The gap between 40°C in a lab solution and 200°C+ in a vape coil is enormous. No published research has directly measured what happens to mitragynine when it’s heated to vaping temperatures in a PG/VG solution. It may break down into unknown byproducts, lose its activity, or produce compounds that haven’t been studied for inhalation safety. This is not a small knowledge gap. It means nobody can tell you with confidence what you’re actually breathing in when you use a kratom vape.

Health Risks of Inhaling Kratom

Even setting aside the alkaloid question, inhaling any substance into your lungs carries inherent risks that don’t apply to oral consumption. The lungs are delicate tissue designed for gas exchange, not for processing plant extracts, carrier solvents, and flavorings in aerosol form. The EVALI (e-cigarette or vaping product use-associated lung injury) outbreak of 2019 demonstrated how quickly novel vaping ingredients can cause serious harm before anyone understands the mechanism.

With kratom vapes specifically, there are several layers of concern. The degradation products of mitragynine at high temperatures are unknown. The concentration of alkaloids varies wildly between products with no quality control. And because these products occupy a legal gray zone, manufacturers face little accountability for what they put in them. No clinical studies have evaluated the short-term or long-term effects of inhaling kratom extract in any form.

Formats You’ll Find on the Market

Kratom vapes come in the same two formats as most vaping products. Disposable pens are single-use, pre-filled devices that come pre-charged and ready to use. You inhale until the liquid runs out, then throw the device away. Cartridges (often called “carts”) are small tanks of liquid that screw onto a reusable battery. Carts offer more variety in strains and strengths, but they require you to buy the battery separately.

Some products are marketed with strain names borrowed from traditional kratom (like “Green Maeng Da” or “Red Bali”), though what those labels mean in the context of a vape liquid with extracted mitragynine is unclear. Concentration of active alkaloids is rarely listed in milligrams per milliliter, making it nearly impossible to gauge dosage.

The Regulatory Situation

The FDA has taken a firm position: no kratom products of any kind are approved for sale as drugs, dietary supplements, or food additives in the United States. The agency has partnered with U.S. Customs and Border Protection and the Department of Justice to limit the sale of unlawful kratom products, and it has noted that kratom-containing items are sometimes shipped through mail facilities falsely declared as other goods like potpourri or incense.

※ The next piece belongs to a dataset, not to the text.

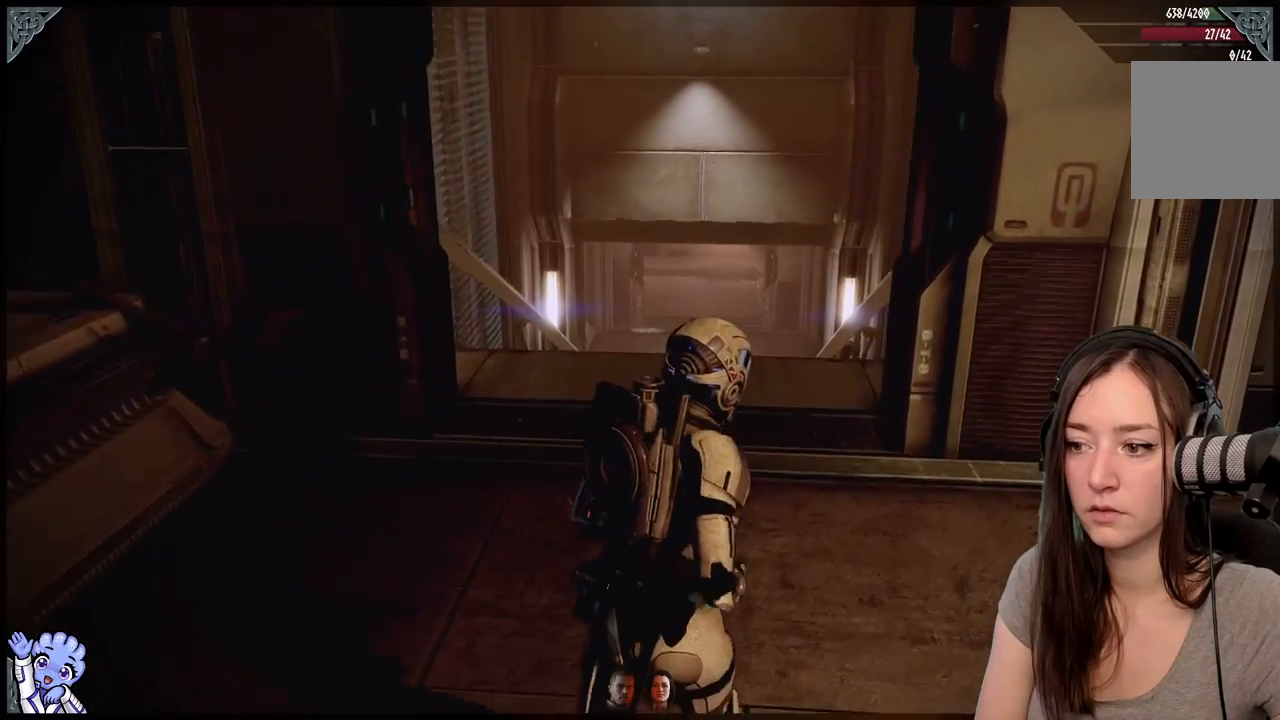
{"buttons": [], "left_stick": "down", "right_stick": "center", "events": [[83, "right_stick", "right"], [433, "right_stick", "center"]]}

This means kratom vapes are not regulated for safety, purity, or accurate labeling. They’re sold through smoke shops, online retailers, and specialty stores, often alongside CBD and delta-8 THC products. Some states and municipalities have banned kratom outright, while others allow its sale with few restrictions. The patchwork of local laws means availability varies significantly depending on where you live.

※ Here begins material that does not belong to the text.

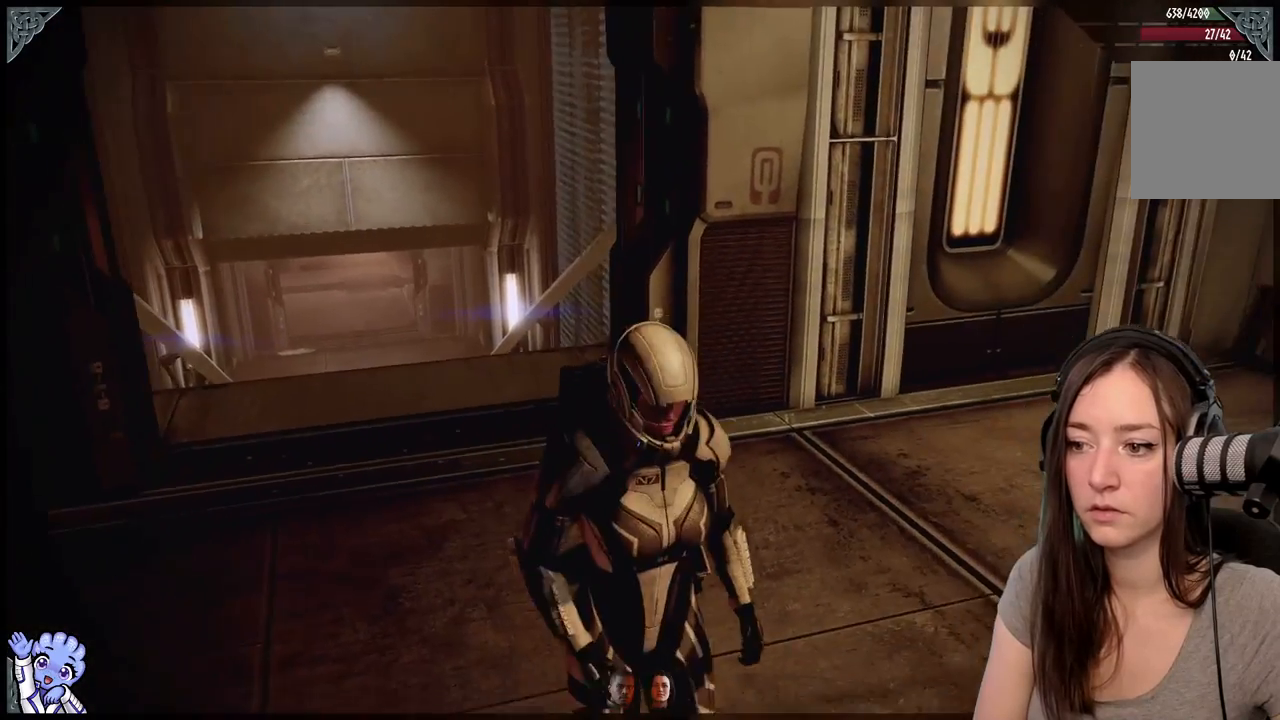
{"buttons": [], "left_stick": "center", "right_stick": "center", "events": [[33, "left_stick", "center"]]}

Oral Kratom vs. Vaping Kratom

People who use kratom orally, whether as powder, capsules, or tea, are working with a delivery method that has at least some research behind it. The alkaloids survive the digestive process, their effects are reasonably well-characterized at various doses, and the onset timeline (typically 15 to 30 minutes) is predictable. Oral kratom still carries its own risks, including dependence, withdrawal symptoms, and potential liver effects with heavy use, but its pharmacology is at least partially understood.

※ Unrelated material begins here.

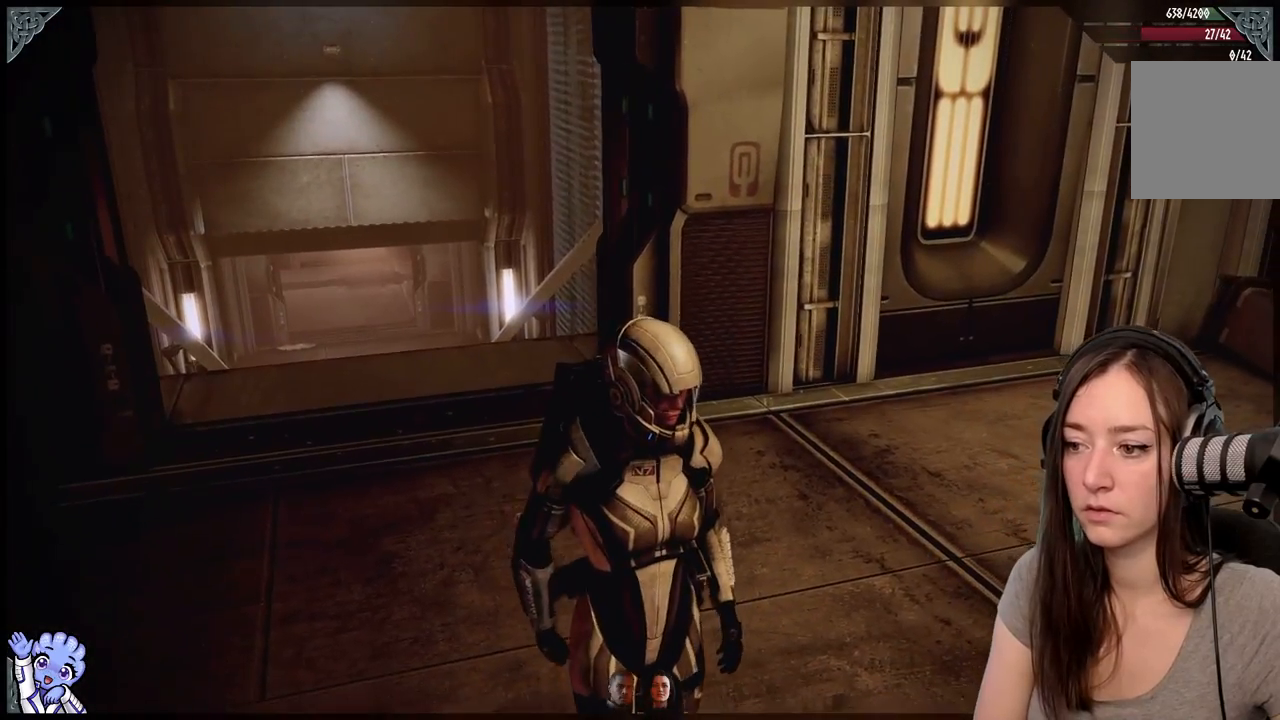
{"buttons": [], "left_stick": "center", "right_stick": "center", "events": []}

Vaping kratom removes that limited evidence base entirely. You’re dealing with unknown alkaloid survival at vaping temperatures, unknown inhalation byproducts, unknown dose per puff, and zero clinical data on what repeated lung exposure to these compounds does over time. For someone researching kratom vapes out of curiosity or as an alternative to oral kratom, this distinction matters: the oral route, while not without risk, is the only one with any research supporting the idea that the active compounds reach your system in a form that does what kratom is known for.